> **Task to carry out**:
Repeat every entry in full. Match each line exactly.
* * * *
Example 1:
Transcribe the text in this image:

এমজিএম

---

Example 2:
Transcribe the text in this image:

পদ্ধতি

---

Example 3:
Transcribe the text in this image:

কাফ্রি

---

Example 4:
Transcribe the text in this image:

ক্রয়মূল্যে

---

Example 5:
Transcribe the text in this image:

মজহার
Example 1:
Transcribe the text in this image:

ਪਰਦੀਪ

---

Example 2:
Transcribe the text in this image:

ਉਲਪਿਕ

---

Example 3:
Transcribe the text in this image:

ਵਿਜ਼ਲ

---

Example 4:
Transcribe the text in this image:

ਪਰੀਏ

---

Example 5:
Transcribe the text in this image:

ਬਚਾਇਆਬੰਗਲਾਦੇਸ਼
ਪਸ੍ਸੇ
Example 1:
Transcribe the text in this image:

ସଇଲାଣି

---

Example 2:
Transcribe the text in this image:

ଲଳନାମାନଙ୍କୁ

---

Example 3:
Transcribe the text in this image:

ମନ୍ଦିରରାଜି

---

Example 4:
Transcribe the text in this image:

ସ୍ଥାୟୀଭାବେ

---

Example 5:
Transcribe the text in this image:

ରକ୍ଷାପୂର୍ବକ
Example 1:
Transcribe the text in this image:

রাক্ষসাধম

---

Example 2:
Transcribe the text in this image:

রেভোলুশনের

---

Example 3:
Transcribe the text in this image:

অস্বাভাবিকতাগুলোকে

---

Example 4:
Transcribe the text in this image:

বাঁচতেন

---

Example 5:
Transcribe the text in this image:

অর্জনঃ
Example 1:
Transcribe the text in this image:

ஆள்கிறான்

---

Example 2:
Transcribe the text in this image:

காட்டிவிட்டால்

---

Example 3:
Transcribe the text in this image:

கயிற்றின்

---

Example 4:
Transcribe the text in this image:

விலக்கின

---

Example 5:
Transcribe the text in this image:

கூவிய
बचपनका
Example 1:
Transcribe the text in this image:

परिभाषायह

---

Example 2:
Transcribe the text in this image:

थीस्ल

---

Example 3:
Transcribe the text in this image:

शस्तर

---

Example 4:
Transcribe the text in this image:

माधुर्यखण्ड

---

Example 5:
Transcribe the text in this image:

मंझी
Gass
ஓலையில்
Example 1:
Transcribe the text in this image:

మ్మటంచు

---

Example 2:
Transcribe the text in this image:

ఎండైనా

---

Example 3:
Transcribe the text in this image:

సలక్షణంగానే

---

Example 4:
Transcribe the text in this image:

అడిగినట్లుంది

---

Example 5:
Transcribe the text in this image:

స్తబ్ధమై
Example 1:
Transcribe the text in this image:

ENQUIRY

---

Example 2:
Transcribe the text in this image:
* * * *
> **Written response**:
Example 1:
Transcribe the text in this image:

এমজিএম

---

Example 2:
Transcribe the text in this image:

পদ্ধতি

---

Example 3:
Transcribe the text in this image:

কাফ্রি

---

Example 4:
Transcribe the text in this image:

ক্রয়মূল্যে

---

Example 5:
Transcribe the text in this image:

মজহার
Example 1:
Transcribe the text in this image:

ਪਰਦੀਪ

---

Example 2:
Transcribe the text in this image:

ਉਲਪਿਕ

---

Example 3:
Transcribe the text in this image:

ਵਿਜ਼ਲ

---

Example 4:
Transcribe the text in this image:

ਪਰੀਏ

---

Example 5:
Transcribe the text in this image:

ਬਚਾਇਆਬੰਗਲਾਦੇਸ਼
ਪਸ੍ਸੇ
Example 1:
Transcribe the text in this image:

ସଇଲାଣି

---

Example 2:
Transcribe the text in this image:

ଲଳନାମାନଙ୍କୁ

---

Example 3:
Transcribe the text in this image:

ମନ୍ଦିରରାଜି

---

Example 4:
Transcribe the text in this image:

ସ୍ଥାୟୀଭାବେ

---

Example 5:
Transcribe the text in this image:

ରକ୍ଷାପୂର୍ବକ
Example 1:
Transcribe the text in this image:

রাক্ষসাধম

---

Example 2:
Transcribe the text in this image:

রেভোলুশনের

---

Example 3:
Transcribe the text in this image:

অস্বাভাবিকতাগুলোকে

---

Example 4:
Transcribe the text in this image:

বাঁচতেন

---

Example 5:
Transcribe the text in this image:

অর্জনঃ
Example 1:
Transcribe the text in this image:

ஆள்கிறான்

---

Example 2:
Transcribe the text in this image:

காட்டிவிட்டால்

---

Example 3:
Transcribe the text in this image:

கயிற்றின்

---

Example 4:
Transcribe the text in this image:

விலக்கின

---

Example 5:
Transcribe the text in this image:

கூவிய
बचपनका
Example 1:
Transcribe the text in this image:

परिभाषायह

---

Example 2:
Transcribe the text in this image:

थीस्ल

---

Example 3:
Transcribe the text in this image:

शस्तर

---

Example 4:
Transcribe the text in this image:

माधुर्यखण्ड

---

Example 5:
Transcribe the text in this image:

मंझी
Gass
ஓலையில்
Example 1:
Transcribe the text in this image:

మ్మటంచు

---

Example 2:
Transcribe the text in this image:

ఎండైనా

---

Example 3:
Transcribe the text in this image:

సలక్షణంగానే

---

Example 4:
Transcribe the text in this image:

అడిగినట్లుంది

---

Example 5:
Transcribe the text in this image:

స్తబ్ధమై
Example 1:
Transcribe the text in this image:

ENQUIRY

---

Example 2:
Transcribe the text in this image:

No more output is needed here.